• [Required action]: Retype exactly, and only, the lines from the one that contains "DocR0cket: none -> 0" through the final line of the entries.

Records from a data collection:
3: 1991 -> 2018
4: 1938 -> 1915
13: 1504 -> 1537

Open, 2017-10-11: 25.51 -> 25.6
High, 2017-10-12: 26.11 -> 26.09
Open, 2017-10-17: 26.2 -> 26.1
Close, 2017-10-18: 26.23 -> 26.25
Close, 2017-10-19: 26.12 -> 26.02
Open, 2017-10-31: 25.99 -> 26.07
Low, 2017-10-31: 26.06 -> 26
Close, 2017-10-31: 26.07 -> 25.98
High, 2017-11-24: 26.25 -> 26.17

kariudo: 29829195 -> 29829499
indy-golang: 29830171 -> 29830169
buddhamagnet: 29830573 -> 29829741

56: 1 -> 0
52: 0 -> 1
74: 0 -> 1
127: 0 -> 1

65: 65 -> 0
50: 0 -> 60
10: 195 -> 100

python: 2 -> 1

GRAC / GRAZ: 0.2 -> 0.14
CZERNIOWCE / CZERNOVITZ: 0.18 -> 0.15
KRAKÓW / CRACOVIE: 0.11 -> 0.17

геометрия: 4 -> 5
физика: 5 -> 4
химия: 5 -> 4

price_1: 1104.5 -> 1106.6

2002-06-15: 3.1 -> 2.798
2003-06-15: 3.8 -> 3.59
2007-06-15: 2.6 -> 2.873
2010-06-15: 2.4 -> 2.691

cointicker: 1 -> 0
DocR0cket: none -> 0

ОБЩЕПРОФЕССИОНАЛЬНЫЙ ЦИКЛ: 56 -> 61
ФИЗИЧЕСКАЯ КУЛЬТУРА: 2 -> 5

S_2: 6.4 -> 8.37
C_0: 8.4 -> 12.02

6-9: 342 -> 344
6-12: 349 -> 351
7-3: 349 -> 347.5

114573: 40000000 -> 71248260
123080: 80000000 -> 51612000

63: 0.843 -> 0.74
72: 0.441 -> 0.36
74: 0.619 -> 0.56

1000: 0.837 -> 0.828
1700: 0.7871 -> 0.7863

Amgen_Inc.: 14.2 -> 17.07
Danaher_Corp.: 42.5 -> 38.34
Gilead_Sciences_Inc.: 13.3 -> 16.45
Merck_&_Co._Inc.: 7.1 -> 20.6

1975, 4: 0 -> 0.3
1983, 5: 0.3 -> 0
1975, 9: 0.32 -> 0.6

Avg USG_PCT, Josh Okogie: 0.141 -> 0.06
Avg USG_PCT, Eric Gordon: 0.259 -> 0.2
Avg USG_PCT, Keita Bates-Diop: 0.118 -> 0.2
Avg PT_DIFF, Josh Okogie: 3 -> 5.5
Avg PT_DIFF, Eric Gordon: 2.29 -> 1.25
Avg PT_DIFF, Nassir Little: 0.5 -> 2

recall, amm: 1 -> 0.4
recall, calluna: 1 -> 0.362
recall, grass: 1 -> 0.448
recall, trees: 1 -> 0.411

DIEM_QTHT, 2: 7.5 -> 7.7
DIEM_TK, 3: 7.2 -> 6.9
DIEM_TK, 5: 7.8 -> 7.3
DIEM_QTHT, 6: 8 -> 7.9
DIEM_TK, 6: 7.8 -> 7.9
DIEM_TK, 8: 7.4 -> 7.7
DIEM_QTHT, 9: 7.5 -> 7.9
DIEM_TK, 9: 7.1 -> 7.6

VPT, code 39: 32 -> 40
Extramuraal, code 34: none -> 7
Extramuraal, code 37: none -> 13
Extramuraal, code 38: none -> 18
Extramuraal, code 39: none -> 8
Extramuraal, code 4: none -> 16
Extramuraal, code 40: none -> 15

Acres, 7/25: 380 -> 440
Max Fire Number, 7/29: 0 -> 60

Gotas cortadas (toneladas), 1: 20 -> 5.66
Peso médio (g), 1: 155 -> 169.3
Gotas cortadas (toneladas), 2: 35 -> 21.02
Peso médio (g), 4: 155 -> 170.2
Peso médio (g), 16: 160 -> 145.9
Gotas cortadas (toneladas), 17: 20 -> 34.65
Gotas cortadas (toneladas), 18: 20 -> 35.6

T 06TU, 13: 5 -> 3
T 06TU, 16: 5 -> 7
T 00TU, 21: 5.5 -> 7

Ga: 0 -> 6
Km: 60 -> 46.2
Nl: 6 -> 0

• [Answer space]:
DocR0cket: none -> 0

ОБЩЕПРОФЕССИОНАЛЬНЫЙ ЦИКЛ: 56 -> 61
ФИЗИЧЕСКАЯ КУЛЬТУРА: 2 -> 5

S_2: 6.4 -> 8.37
C_0: 8.4 -> 12.02

6-9: 342 -> 344
6-12: 349 -> 351
7-3: 349 -> 347.5

114573: 40000000 -> 71248260
123080: 80000000 -> 51612000

63: 0.843 -> 0.74
72: 0.441 -> 0.36
74: 0.619 -> 0.56

1000: 0.837 -> 0.828
1700: 0.7871 -> 0.7863

Amgen_Inc.: 14.2 -> 17.07
Danaher_Corp.: 42.5 -> 38.34
Gilead_Sciences_Inc.: 13.3 -> 16.45
Merck_&_Co._Inc.: 7.1 -> 20.6

1975, 4: 0 -> 0.3
1983, 5: 0.3 -> 0
1975, 9: 0.32 -> 0.6

Avg USG_PCT, Josh Okogie: 0.141 -> 0.06
Avg USG_PCT, Eric Gordon: 0.259 -> 0.2
Avg USG_PCT, Keita Bates-Diop: 0.118 -> 0.2
Avg PT_DIFF, Josh Okogie: 3 -> 5.5
Avg PT_DIFF, Eric Gordon: 2.29 -> 1.25
Avg PT_DIFF, Nassir Little: 0.5 -> 2

recall, amm: 1 -> 0.4
recall, calluna: 1 -> 0.362
recall, grass: 1 -> 0.448
recall, trees: 1 -> 0.411

DIEM_QTHT, 2: 7.5 -> 7.7
DIEM_TK, 3: 7.2 -> 6.9
DIEM_TK, 5: 7.8 -> 7.3
DIEM_QTHT, 6: 8 -> 7.9
DIEM_TK, 6: 7.8 -> 7.9
DIEM_TK, 8: 7.4 -> 7.7
DIEM_QTHT, 9: 7.5 -> 7.9
DIEM_TK, 9: 7.1 -> 7.6

VPT, code 39: 32 -> 40
Extramuraal, code 34: none -> 7
Extramuraal, code 37: none -> 13
Extramuraal, code 38: none -> 18
Extramuraal, code 39: none -> 8
Extramuraal, code 4: none -> 16
Extramuraal, code 40: none -> 15

Acres, 7/25: 380 -> 440
Max Fire Number, 7/29: 0 -> 60

Gotas cortadas (toneladas), 1: 20 -> 5.66
Peso médio (g), 1: 155 -> 169.3
Gotas cortadas (toneladas), 2: 35 -> 21.02
Peso médio (g), 4: 155 -> 170.2
Peso médio (g), 16: 160 -> 145.9
Gotas cortadas (toneladas), 17: 20 -> 34.65
Gotas cortadas (toneladas), 18: 20 -> 35.6

T 06TU, 13: 5 -> 3
T 06TU, 16: 5 -> 7
T 00TU, 21: 5.5 -> 7

Ga: 0 -> 6
Km: 60 -> 46.2
Nl: 6 -> 0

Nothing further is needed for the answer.